For reference, the malicious URL is:

https://busysong.com/sf/tpl9/0?click_id=&item=J9N&logo=amazon&pub_id=&session_id=

I tested it on urlscan.io:

Urlscan.io result confirming phishing

And on isitphishing.ai from Vade:

Vade isitphishing.ai check

At the time, this was not yet detected by this solution - but the overall idea is clear. We have an obvious phishing page with a bad domain.

The bypass in action

Now let’s take an OR used by an ongoing phishing campaign, combined with the phishing URL above:

http://social.bigpress.net/api/emailtrack/click?goto=https://busysong.com/sf/tpl9/0?click_id=&item=J9N&logo=amazon&pub_id=&session_id=

Both links point to the same phishing page. But in the second case, the OR causes standard URL parsing to consider the domain as bigpress.net and not the actual destination busysong.com.

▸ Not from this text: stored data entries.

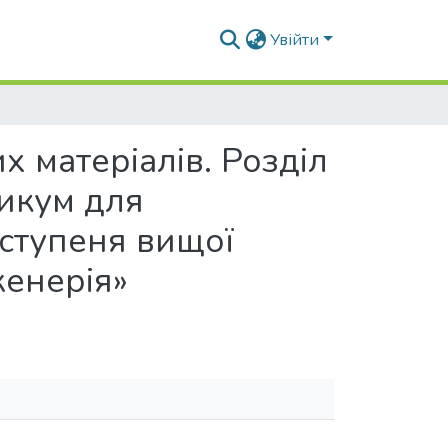
Увійти
х матеріалів. Розділ
тикум для
 ступеня вищої
женерія»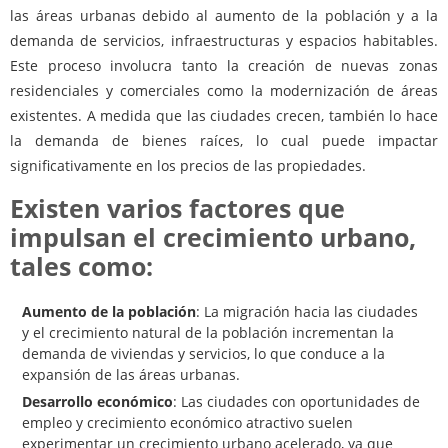
las áreas urbanas debido al aumento de la población y a la
demanda de servicios, infraestructuras y espacios habitables.
Este proceso involucra tanto la creación de nuevas zonas
residenciales y comerciales como la modernización de áreas
existentes. A medida que las ciudades crecen, también lo hace
la demanda de bienes raíces, lo cual puede impactar
significativamente en los precios de las propiedades.
Existen varios factores que
impulsan el crecimiento urbano,
tales como:
Aumento de la población
: La migración hacia las ciudades
y el crecimiento natural de la población incrementan la
demanda de viviendas y servicios, lo que conduce a la
expansión de las áreas urbanas.
Desarrollo económico
: Las ciudades con oportunidades de
empleo y crecimiento económico atractivo suelen
experimentar un crecimiento urbano acelerado, ya que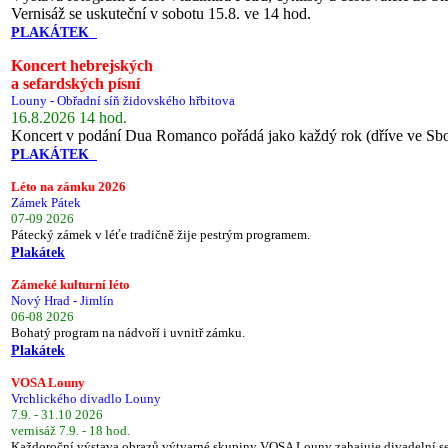
Vernisáž se uskuteční v sobotu 15.8. ve 14 hod.
PLAKÁTEK
Koncert hebrejských
a sefardských písní
Louny - Obřadní síň židovského hřbitova
16.8.2026 14 hod.
Koncert v podání Dua Romanco pořádá jako každý rok (dříve ve Sb
PLAKÁTEK
Léto na zámku 2026
Zámek Pátek
07-09 2026
Pátecký zámek v léťe tradičně žije pestrým programem.
Plakátek
Zámeké kulturní léto
Nový Hrad - Jimlín
06-08 2026
Bohatý program na nádvoří i uvnitř zámku.
Plakátek
VOSA Louny
Vrchlického divadlo Louny
7.9. - 31.10 2026
vernisáž 7.9. - 18 hod.
Každoroční výstava obrazů výtvarné skupiny VOSA Louny zahajuje divadelní s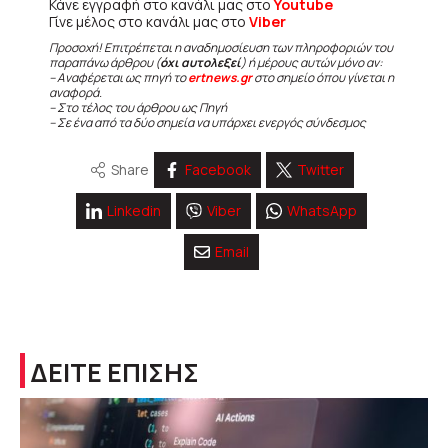
Κάνε εγγραφή στο κανάλι μας στο
Youtube
Γίνε μέλος στο κανάλι μας στο
Viber
Προσοχή! Επιτρέπεται η αναδημοσίευση των πληροφοριών του
παραπάνω άρθρου (
όχι αυτολεξεί
) ή μέρους αυτών μόνο αν:
– Αναφέρεται ως πηγή το
ertnews.gr
στο σημείο όπου γίνεται η
αναφορά.
– Στο τέλος του άρθρου ως Πηγή
– Σε ένα από τα δύο σημεία να υπάρχει ενεργός σύνδεσμος
Share
Facebook
Twitter
Linkedin
Viber
WhatsApp
Email
ΔΕΙΤΕ ΕΠΙΣΗΣ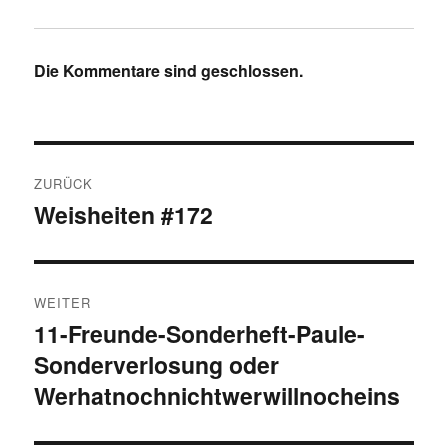
Die Kommentare sind geschlossen.
Beitragsnavigation
ZURÜCK
Weisheiten #172
Vorheriger
Beitrag:
WEITER
11-Freunde-Sonderheft-Paule-
Nächster
Sonderverlosung oder
Beitrag:
Werhatnochnichtwerwillnocheins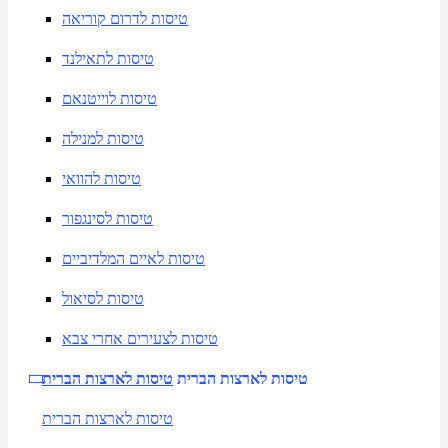
טיסות לדרום קוריאה
טיסות לתאילנד
טיסות לוייטנאם
טיסות למנילה
טיסות להוואי
טיסות לסינגפור
טיסות לאיים המלדיביים
טיסות לסיאול
טיסות לצעירים אחרי צבא
טיסות לארצות הברית
טיסות לארצות הברית
טיסות לארצות הברית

Here is a quick experiment using Python’s urllib library to extract the domain value:

urllib showing that the open redirect domain is parsed instead of the destination

The parsing returns bigpress.net - a legitimate domain - while the user actually ends up on the phishing page.

Takeaways

  • Domain reputation alone is not a reliable defense against phishing
  • Open Redirects on legitimate websites give attackers a free pass through domain-based filters
  • Any URL parsing that does not follow redirect chains can be fooled
  • This method can be combined with other techniques (HTML link disguise, URL shorteners) for even better evasion

The fix is straightforward: sanitize redirect parameters, validate destination URLs against a whitelist, and make sure your phishing defenses inspect the full redirect chain - not just the first domain.